TEXT PROVIDED –
▼

- Date: 6 March 1989
- Venue: Darling Harbour Convention Centre, Sydney, New South Wales
- Most wins: Crowded House (4)
- Most nominations: 1927 (9); Crowded House (9);
- Website: ariaawards.com.au

= 1989 ARIA Music Awards =

Annual Australian music awards

The Third Australian Recording Industry Association Music Awards (generally known as the ARIA Music Awards or simply the ARIAs) was held on 6 March 1989 at the Darling Harbour Convention Centre in Sydney. First Australian host Greedy Smith of Mental As Anything was assisted by presenters George Martin, Jono & Dano, Barry Bissell of Take 40 Australia, Peter Collins, Peter Jamieson, Jonathan King and Brian Smith to distribute 24 awards. There were no live performances and the awards were not televised.

Some significant changes were made for the third ARIA Awards. In addition to previous categories, Best Independent Release, Breakthrough Artist – Single and Breakthrough Artist – Album were added. The ARIA Hall of Fame inducted two artists: Dame Nellie Melba and Ross Wilson. An Outstanding Achievement Award was presented to INXS. Music journalist, Anthony O'Grady cited ARIA spokesperson Peter Rix, who had felt that The Church's win Single of the Year with "Under the Milky Way" was a highlight. Rix elaborated, "the industry was capable of judging music on its merit, not by who'd recorded it. The Church were no one's darlings but they had written a great song."

▲

PROBLEM SET –
(1) Restate the paragraph of the 1989 ARIA Music Awards text that begins "Some significant changes were made" as a short bulleted list that keeps its main facts.
(2) Write the next part of the 1989 ARIA Music Awards text, picking up after its final sentence.
None of the data is needed here.

PROVIDED RECORDS –
▼

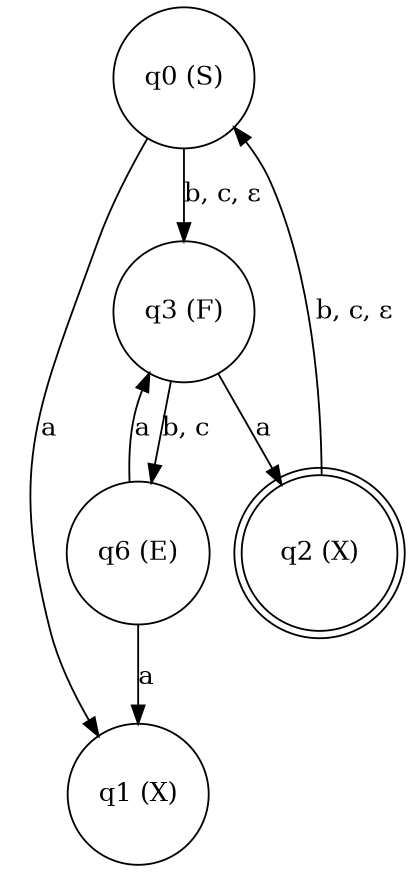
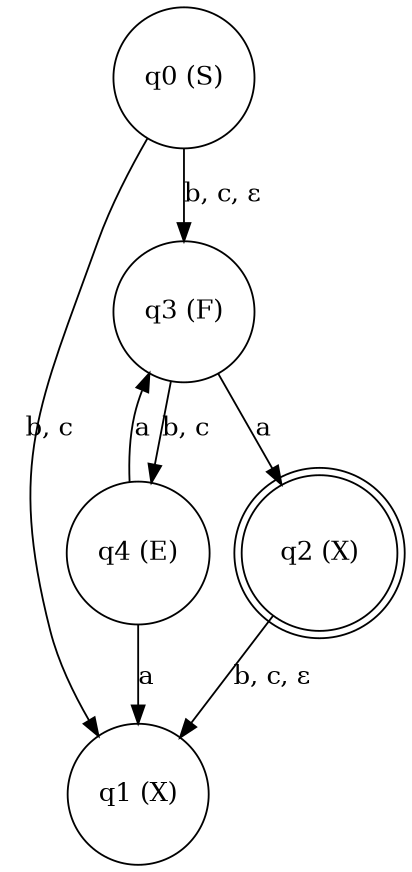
  digraph {
    rankdir=TB
    node [shape=circle]
    n1 [label="q0 (S)"]
    n2 [label="q1 (X)"]
    n3 [label="q3 (F)"]
    n4 [label="q2 (X)" shape=doublecircle]
-   n5 [label="q6 (E)"]
-   n1 -> n2 [label=a]
+   n5 [label="q4 (E)"]
+   n1 -> n2 [label="b, c"]
    n1 -> n3 [label="b, c, ε"]
    n3 -> n4 [label=a]
    n3 -> n5 [label="b, c"]
-   n4 -> n1 [label="b, c, ε"]
+   n4 -> n2 [label="b, c, ε"]
    n5 -> n2 [label=a]
    n5 -> n3 [label=a]
  }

▲

THE ANSWERS –
(1)
- Three categories were added: Best Independent Release, Breakthrough Artist – Single, and Breakthrough Artist – Album.
- The ARIA Hall of Fame inducted Dame Nellie Melba and Ross Wilson.
- INXS received an Outstanding Achievement Award.
- Music journalist Anthony O'Grady cited ARIA spokesperson Peter Rix, who saw The Church's Single of the Year win for "Under the Milky Way" as a highlight. Rix said it showed the industry could judge music on its merit rather than on who recorded it.

(2)
==Presenters==
The ARIA Awards ceremony was hosted by singer-songwriter Greedy Smith from Mental as Anything. Presenters were:

| Presenter(s) | Ref. |
| Barry Bissell (host of Take 40 Australia) |  |
Peter Collins (New South Wales politician)
Peter Jamieson
Jono & Dano (comedy duo)
Jonathan King
George Martin (British producer)
Brian Smith

==Awards==
Winners for each category are bolded with nominees provided below each winner.

===ARIA Awards===
- Album of the Year
  - Crowded House – Temple of Low Men
    - 1927 – ...ish
    - Big Pig – Bonk
    - The Black Sorrows – Hold On To Me
    - John Farnham – Age of Reason
- Single of the Year
  - The Church – "Under the Milky Way"
    - 1927 – "That's When I Think of You"
    - Crowded House – "Better Be Home Soon"
    - John Farnham – "Age of Reason"
    - INXS – "Never Tear Us Apart"
- Best Group
  - INXS – "Never Tear Us Apart"
    - The Black Sorrows – Hold On To Me
    - Crowded House – Temple of Low Men
    - The Go-Betweens – 16 Lovers Lane
    - Midnight Oil – "Dreamworld"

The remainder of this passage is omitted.